* TASK TO COMPLETE *
Look for the string "none" in the listing below and copy every line in which it appears.

##############################

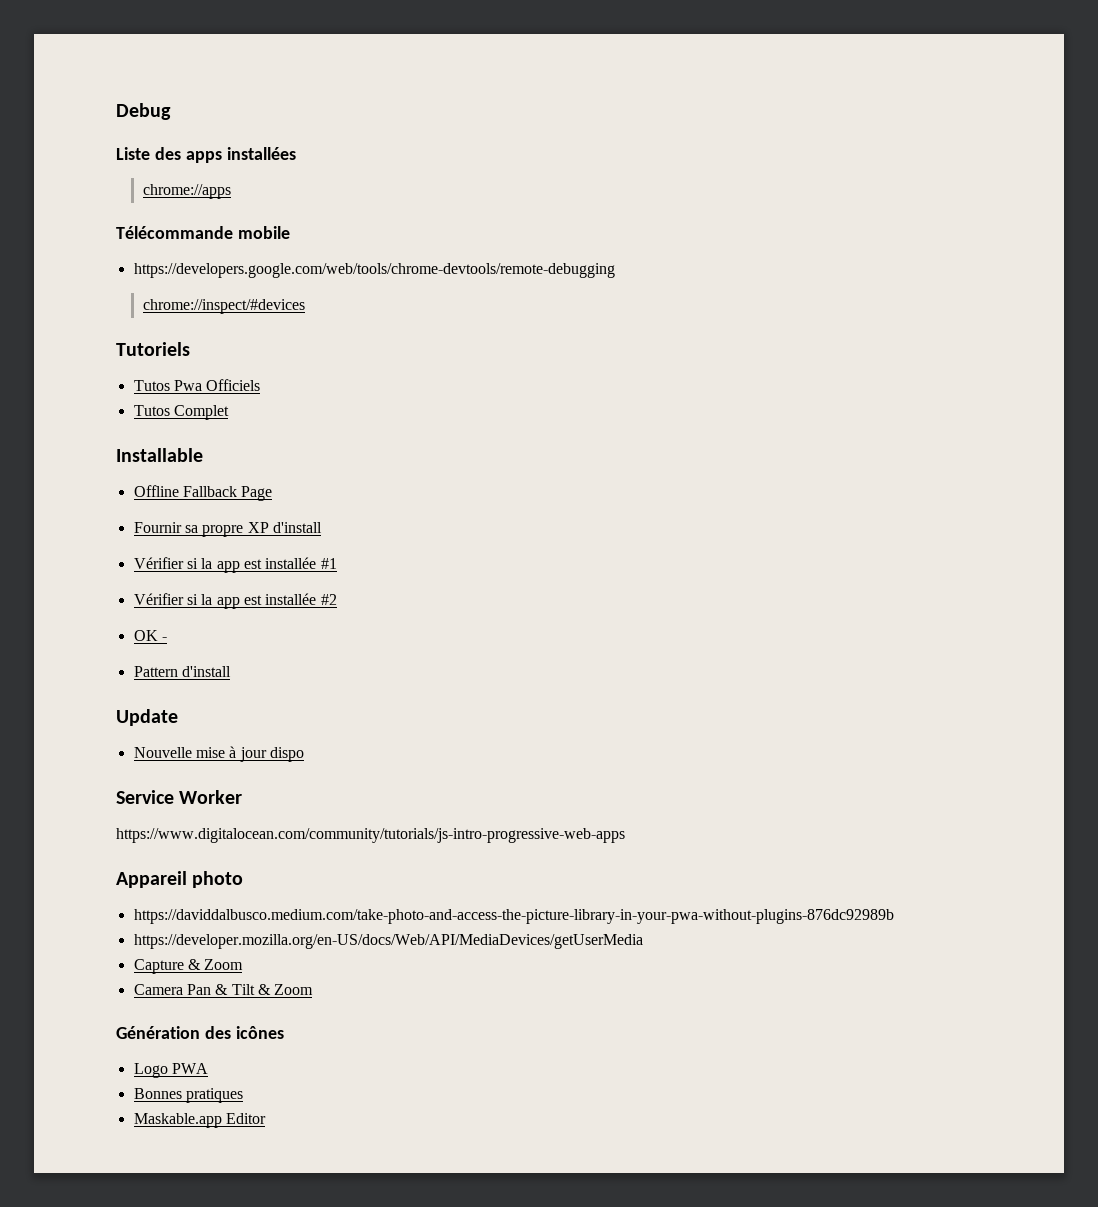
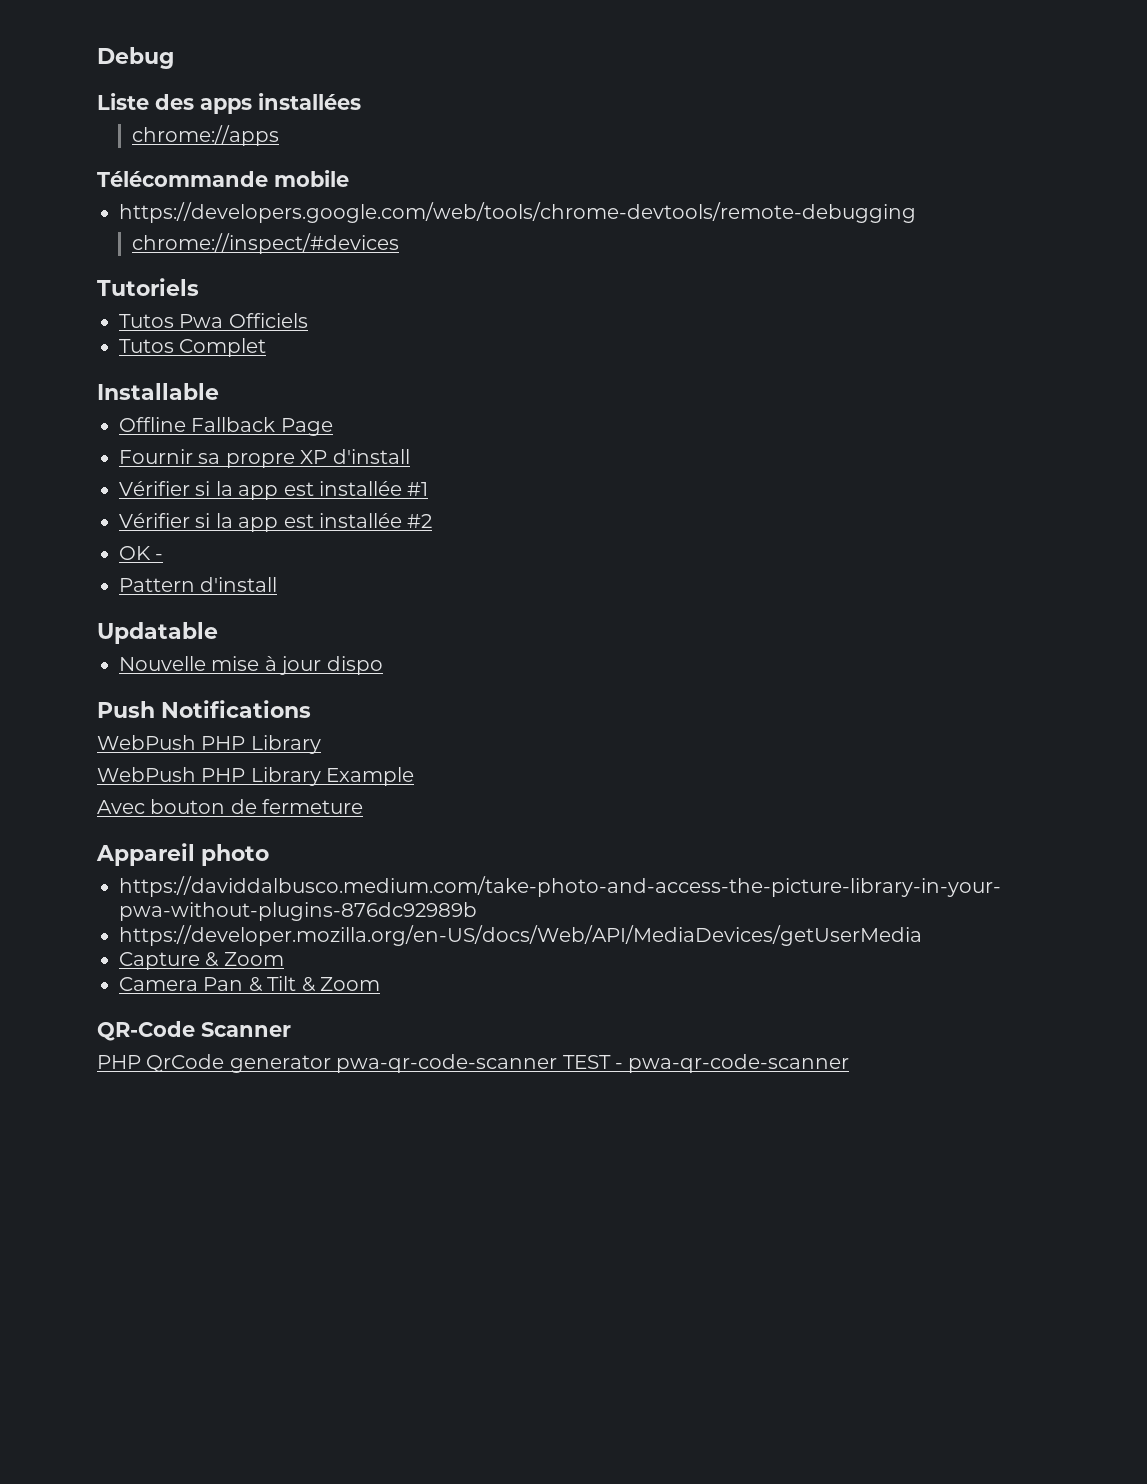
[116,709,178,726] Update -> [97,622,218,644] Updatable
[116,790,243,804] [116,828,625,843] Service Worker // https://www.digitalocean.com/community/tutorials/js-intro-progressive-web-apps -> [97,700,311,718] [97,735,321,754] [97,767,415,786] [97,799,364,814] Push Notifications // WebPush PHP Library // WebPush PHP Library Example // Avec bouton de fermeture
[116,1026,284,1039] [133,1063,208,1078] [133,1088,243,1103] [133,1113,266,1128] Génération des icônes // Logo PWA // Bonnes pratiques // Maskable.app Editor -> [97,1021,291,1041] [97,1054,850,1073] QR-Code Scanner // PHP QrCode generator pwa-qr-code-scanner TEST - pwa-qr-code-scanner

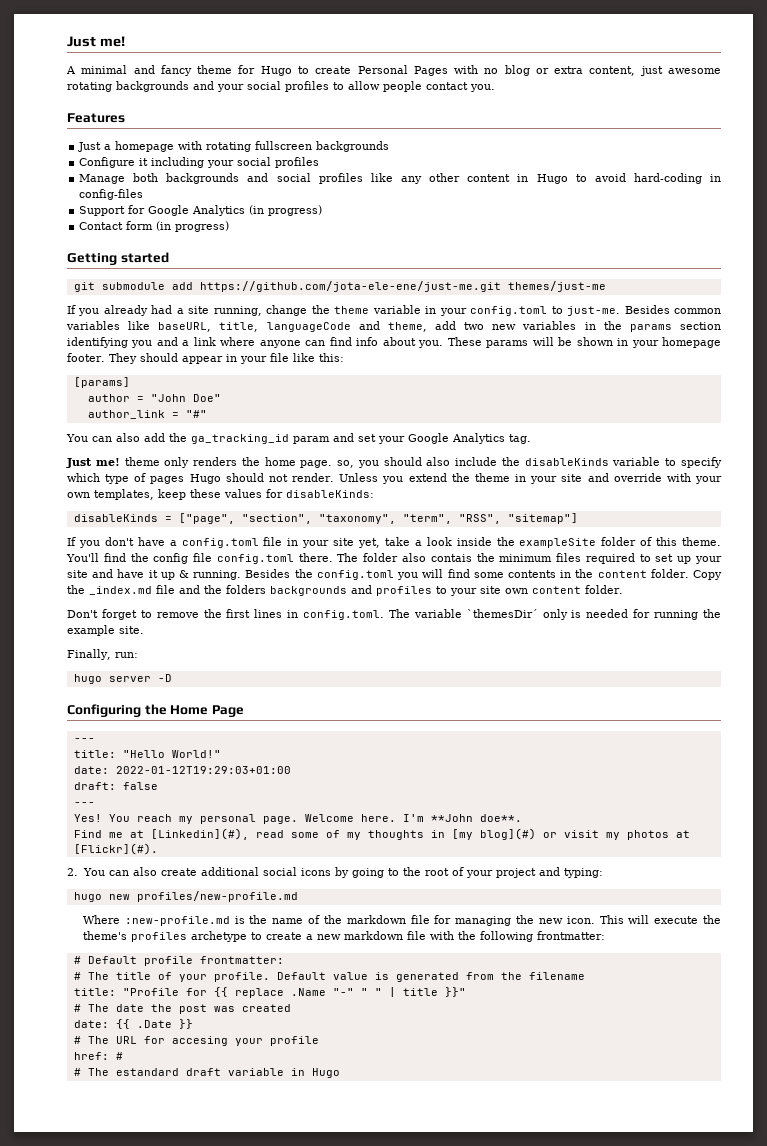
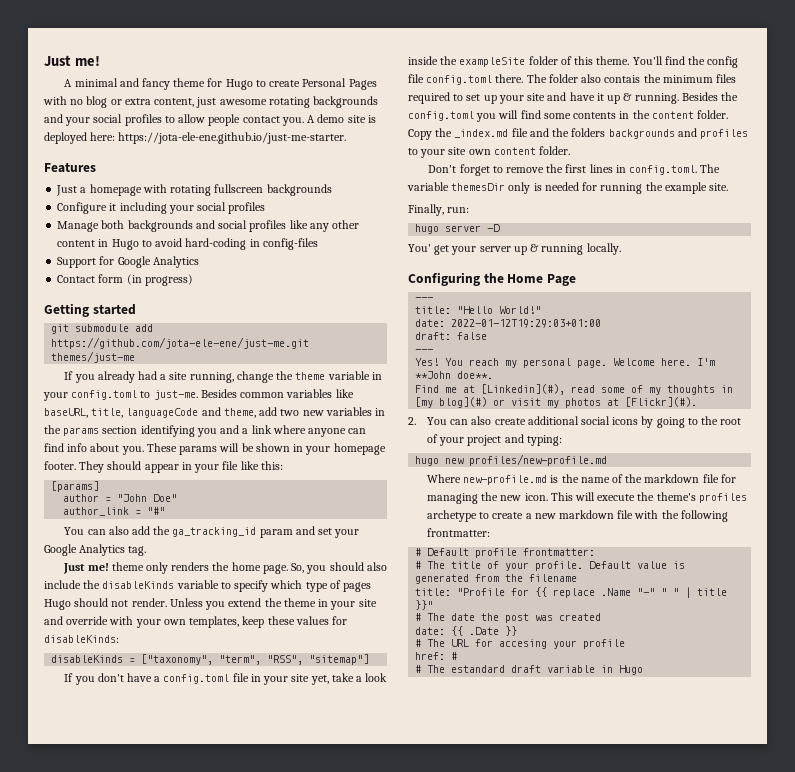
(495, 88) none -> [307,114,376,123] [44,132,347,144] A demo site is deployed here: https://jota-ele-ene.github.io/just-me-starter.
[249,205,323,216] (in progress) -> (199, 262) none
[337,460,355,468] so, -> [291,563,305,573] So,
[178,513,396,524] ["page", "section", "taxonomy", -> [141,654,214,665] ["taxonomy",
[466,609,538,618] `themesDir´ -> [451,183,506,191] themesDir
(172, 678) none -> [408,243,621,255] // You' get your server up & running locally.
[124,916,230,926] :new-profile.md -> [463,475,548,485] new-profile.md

##############################

* EXPECTED ANSWER *
(495, 88) none -> [307,114,376,123] [44,132,347,144] A demo site is deployed here: https://jota-ele-ene.github.io/just-me-starter.
[249,205,323,216] (in progress) -> (199, 262) none
(172, 678) none -> [408,243,621,255] // You' get your server up & running locally.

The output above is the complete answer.